[Intel-gfx] [RFC PATCH] drm/ttm: Add a private member to the struct ttm_resource

Tue Sep 14 08:53:26 UTC 2021

Am 14.09.21 um 10:27 schrieb Thomas Hellström:
> On Tue, 2021-09-14 at 09:40 +0200, Christian König wrote:
>> Am 13.09.21 um 14:41 schrieb Thomas Hellström:
>>> [SNIP]
>>>>>> Let's say you have a struct ttm_object_vram and a struct
>>>>>> ttm_object_gtt, both subclassing drm_gem_object. Then I'd say
>>>>>> a
>>>>>> driver would want to subclass those to attach identical data,
>>>>>> extend functionality and provide a single i915_gem_object to
>>>>>> the
>>>>>> rest of the driver, which couldn't care less whether it's
>>>>>> vram or
>>>>>> gtt? Wouldn't you say having separate struct ttm_object_vram
>>>>>> and a
>>>>>> struct ttm_object_gtt in this case would be awkward?. We
>>>>>> *want* to
>>>>>> allow common handling.
>>>>> Yeah, but that's a bad idea. This is like diamond inheritance
>>>>> in C++.

====

Check your understanding:
1. Answer these about the thread on the TTM patch:
(a) What does the patch title propose adding to struct ttm_resource?
(b) Which two structs does the hypothetical example name as subclassing drm_gem_object?
(c) What does the reply compare that idea to?
2. Write the next part of the thread on the TTM patch, picking up right after its last sentence.
The material has no connection to the thread about the TTM patch.

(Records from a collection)
====

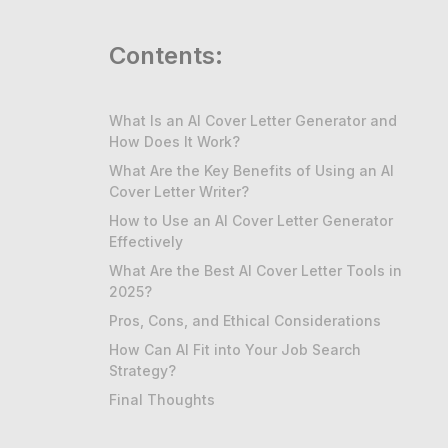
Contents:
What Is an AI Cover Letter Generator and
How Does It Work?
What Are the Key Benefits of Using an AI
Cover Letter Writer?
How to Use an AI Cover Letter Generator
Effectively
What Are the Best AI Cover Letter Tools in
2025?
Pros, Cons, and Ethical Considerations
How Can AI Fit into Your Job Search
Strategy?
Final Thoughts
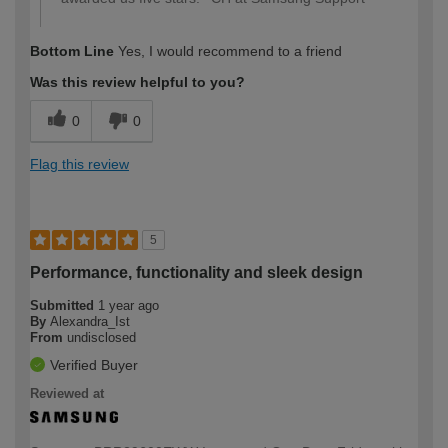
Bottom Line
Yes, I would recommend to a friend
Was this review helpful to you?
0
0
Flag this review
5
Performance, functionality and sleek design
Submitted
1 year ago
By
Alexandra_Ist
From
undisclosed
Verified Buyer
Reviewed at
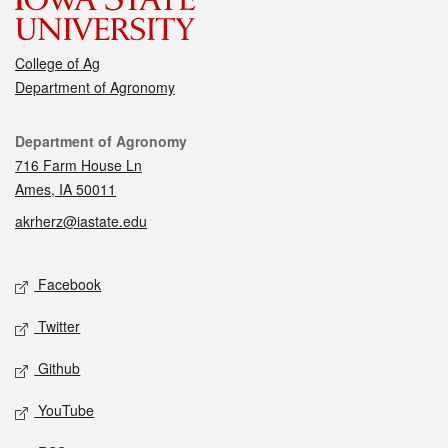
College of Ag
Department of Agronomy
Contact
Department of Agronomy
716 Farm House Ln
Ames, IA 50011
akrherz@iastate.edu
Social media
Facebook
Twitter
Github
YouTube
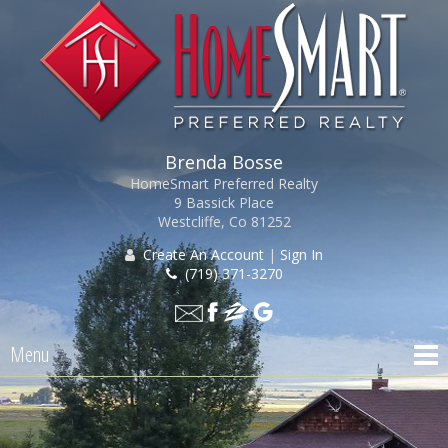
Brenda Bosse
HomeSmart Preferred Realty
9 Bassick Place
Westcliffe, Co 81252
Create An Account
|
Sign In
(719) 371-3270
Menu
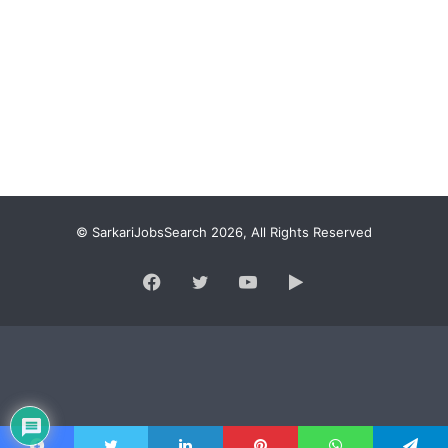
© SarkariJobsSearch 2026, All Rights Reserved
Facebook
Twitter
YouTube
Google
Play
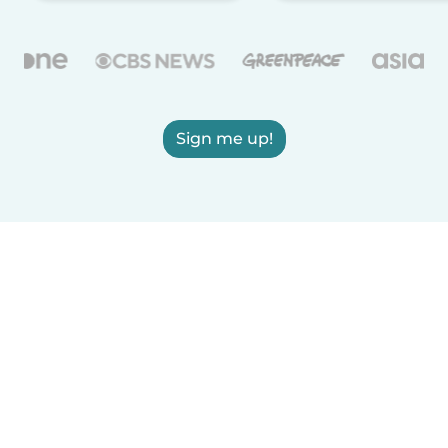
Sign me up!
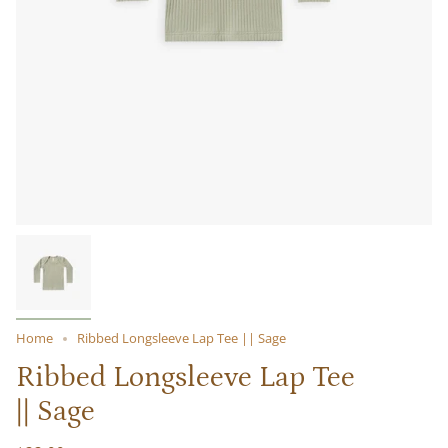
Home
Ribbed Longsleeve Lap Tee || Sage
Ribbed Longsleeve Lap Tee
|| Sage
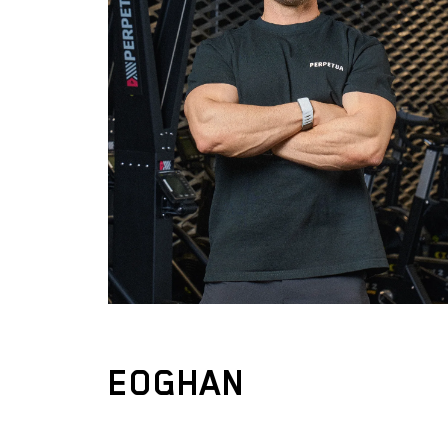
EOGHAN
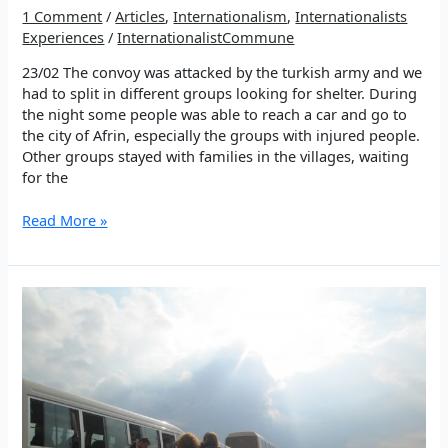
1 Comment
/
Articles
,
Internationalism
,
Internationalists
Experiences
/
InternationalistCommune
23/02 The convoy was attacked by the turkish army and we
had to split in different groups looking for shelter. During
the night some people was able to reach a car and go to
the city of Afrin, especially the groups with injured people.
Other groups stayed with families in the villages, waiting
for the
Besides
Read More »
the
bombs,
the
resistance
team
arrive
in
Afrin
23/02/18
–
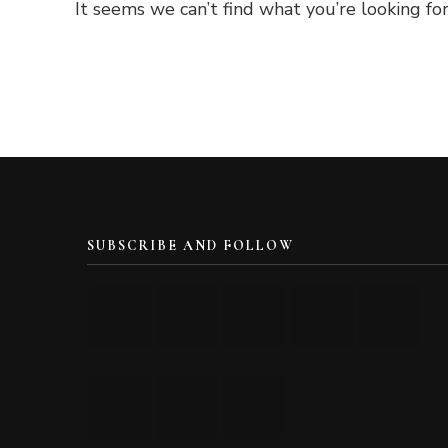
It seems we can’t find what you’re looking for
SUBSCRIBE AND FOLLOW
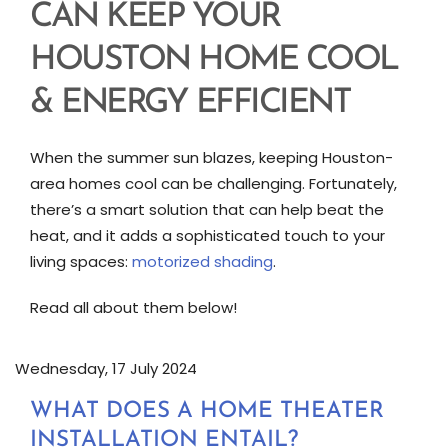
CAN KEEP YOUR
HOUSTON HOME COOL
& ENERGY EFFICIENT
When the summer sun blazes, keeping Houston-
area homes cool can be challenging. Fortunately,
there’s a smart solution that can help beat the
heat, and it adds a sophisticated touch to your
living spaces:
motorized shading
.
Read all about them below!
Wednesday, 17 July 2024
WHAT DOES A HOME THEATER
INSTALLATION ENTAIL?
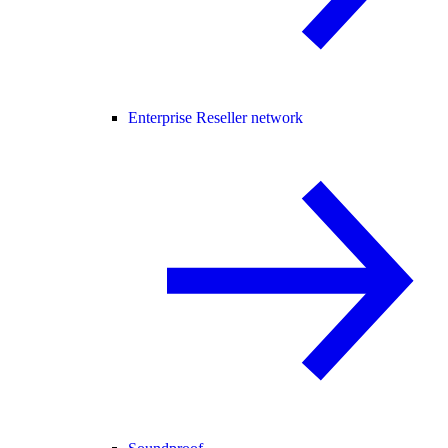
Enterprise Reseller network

====

Task results:
1.
(a) A private member.
(b) struct ttm_object_vram and struct ttm_object_gtt.
(c) Diamond inheritance in C++.

2.
>>>>>
>>>>> When you need the same functionality in different backends you
>>>>> implement that as separate object and then add a parent class.
>>>>>
>>>>>> It's the exact same situation here. With struct ttm_resource
>>>>>> you
>>>>>> let *different* implementation flavours subclass it, which
>>>>>> makes it
>>>>>> awkward for the driver to extend the functionality in a
>>>>>> common way
>>>>>> by subclassing, unless the driver only uses a single
>>>>>> implementation.
>>>>> Well the driver should use separate implementations for their
>>>>> different domains as much as possible.
>>>>>
>>>> Hmm, Now you lost me a bit. Are you saying that the way we do
>>>> dynamic
>>>> backends in the struct ttm_buffer_object to facilitate driver
>>>> subclassing is a bad idea or that the RFC with backpointer is a
>>>> bad
>>>> idea?
>>>>
>>>>
>>> Or if you mean diamond inheritance is bad, yes that's basically my
>>> point.
>> That diamond inheritance is a bad idea. What I don't understand is
>> why
>> you need that in the first place?
>>
>> Information that you attach to a resource are specific to the domain
>> where the resource is allocated from. So why do you want to attach
>> the
>> same information to a resources from different domains?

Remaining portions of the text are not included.